Step 1: Create an App Registration

  1. Sign in to the Microsoft Entra admin center.

  2. In the left sidebar, navigate to Entra ID > App registrations.

    Microsoft Entra ID

  3. Click New registration.

  4. Fill in the following:

FieldValue
NameA recognizable name, e.g. ASCER - SSO
Supported account typesSelect Accounts in this organizational directory only (single tenant)
Redirect URISelect Web and enter the redirect URI for your platform (see below)
  1. Click Register.

Use the redirect URI that matches the platform you access:

PlatformRedirect URI
ASCERAhttps://app.ascera.com/login/auth/callback/entra-id
CUIComplyhttps://app.cuicomply.com/login/auth/callback/entra-id

Step 2: Copy the Client ID and Directory ID

After registration, you will land on the app's Overview page. Copy the following two values:

Entra ID FieldASCERA Field
Application (client) IDClient ID
Directory (tenant) IDDirectory ID

Important: Application (client) ID and Object ID are different values. Use the one labeled "Application (client) ID."

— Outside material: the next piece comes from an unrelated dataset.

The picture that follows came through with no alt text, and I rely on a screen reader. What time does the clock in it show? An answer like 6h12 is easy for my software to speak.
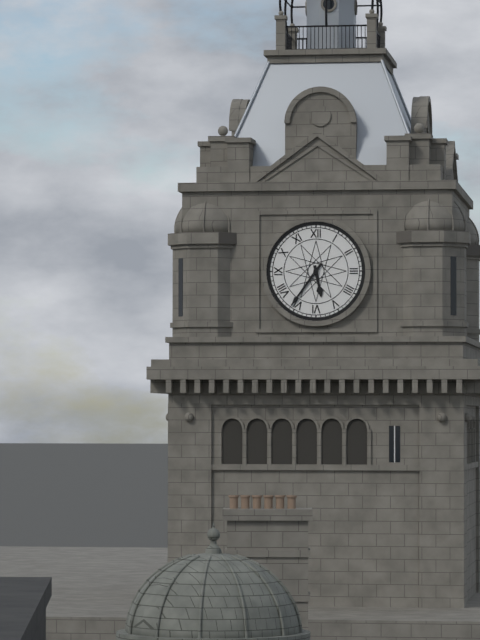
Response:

Step 3: Create a Client Secret

  1. From your App Registration page, click Certificates & secrets in the left menu.
  2. Select the Client secrets tab.
  3. Click + New client secret.
  4. Enter a description (e.g. ASCERA SSO Secret) and select an expiration period (see note below).
  5. Click Add.
  6. Immediately copy the Value column. This is your Client Secret.

Critical: The secret value is only shown once. If you navigate away without copying it, you will need to create a new secret. Make sure you copy the Value, not the Secret ID.

Note: Microsoft limits client secrets to a maximum of 24 months. Set a calendar reminder to rotate the secret before it expires to avoid login disruptions.

Step 4: Verify API Permissions (Optional)

By default, new app registrations include the User.Read permission, which is sufficient for basic SSO. To verify:

  1. Go to API permissions in the left menu of your App Registration.
  2. Confirm Microsoft Graph > User.Read is listed.
  3. If your organization requires admin consent, click Grant admin consent for [Your Organization] so users are not prompted individually.

Step 5: Enter Credentials in ASCERA

  1. In ASCERA, go to Settings > Single Sign-On (SSO).
  2. Click Add SSO.
  3. Select Entra ID as the Provider.
  4. Paste the values you copied:
ASCERA FieldWhere to Find It
Client IDApplication (client) ID from the Overview page
Client SecretSecret Value from Certificates & secrets
Directory IDDirectory (tenant) ID from the Overview page
  1. Click Create.

Your SSO configuration is now active. Users in your Entra ID tenant can log in to ASCERA using their Microsoft credentials.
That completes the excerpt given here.